Russian Central Bank And Ministry Of Finance Agree On Bitcoin, Crypto Bill – Bitcoin Magazine

Russian Central Bank And Ministry Of Finance Agree On Bitcoin, Crypto Bill – Bitcoin Magazine

Das russische Finanzministerium und seine Zentralbank haben sich laut einem Bericht der russischen Nachrichtenagentur Tass auf einen Gesetzentwurf geeinigt, der Bitcoin- und Kryptowährungszahlungen für internationale Handelsabwicklungen erlaubt.
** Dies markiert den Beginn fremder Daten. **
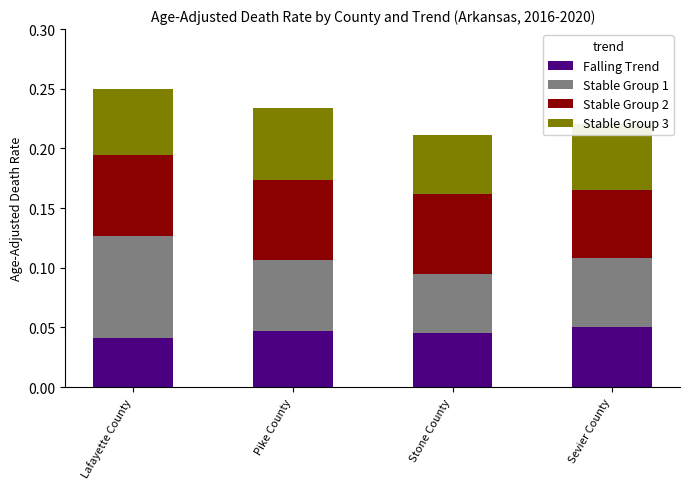

Count the number of categories in the chart.

4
Der Gesetzentwurf „schreibt als Ganzes aus, wie Kryptowährung gekauft werden kann, was damit gemacht werden kann und wie grenzüberschreitende Abrechnungen vorgenommen werden können oder nicht“, sagte der stellvertretende Finanzminister Alexei Moiseev.

Das Abkommen folgt auf einen früheren Bericht, in dem Moiseev erklärte, dass es Russland aufgrund der aktuellen Umstände in Bezug auf Sanktionen unmöglich sei, internationalen Handel ohne die Verwendung von Bitcoin und Kryptowährungen zu betreiben.

Die Bank von Russland lehnt jedoch laut dem Bericht weiterhin die Legalisierung des Austauschs von Kryptowährungen und Abrechnungen in Kryptowährungen innerhalb Russlands ab.

Die Stimmung der Zentralbank verdeutlicht weiterhin die Meinungsverschiedenheiten zwischen Aufsichtsbehörden und Regierungsbeamten in Russland.

Wie zuvor vom Bitcoin Magazine berichtet, wurde der erste Gesetzentwurf, der einen Rahmen für digitale Assets vorschlägt, Anfang dieses Jahres von der russischen Regierung vorgelegt, die ein Verbot des Bitcoin-Mining förderte. Das Finanzministerium konterte jedoch mit einem eigenen Gesetzentwurf, der lediglich eine strengere Regulierung des Platzes forderte. Präsident Wladimir Putin kündigte daraufhin seine Unterstützung für den Gesetzentwurf des Ministeriums an und verwies auf Russlands Wettbewerbsvorteil bei natürlichen Ressourcen.

Seitdem haben der Energieminister und der Bundessteuerdienst kommentiert, wie Bitcoin kleinen Unternehmen helfen kann, oder auf ressortübergreifende Gespräche zum Thema internationalen Handel angespielt.

Ivan Chebeskov, Direktor des Finanzmarktes für Finanzstabilität im russischen Finanzministerium, erklärte zuvor, dass es in dieser Angelegenheit viel mehr „Gleichgesinnte“ gebe.

„Außerdem weiß ich, dass es Abgeordnete in der Staatsduma gibt, die sich aktiv mit diesem Thema beschäftigen, vielleicht ist es ihre Initiative“, erklärte Chebeskov.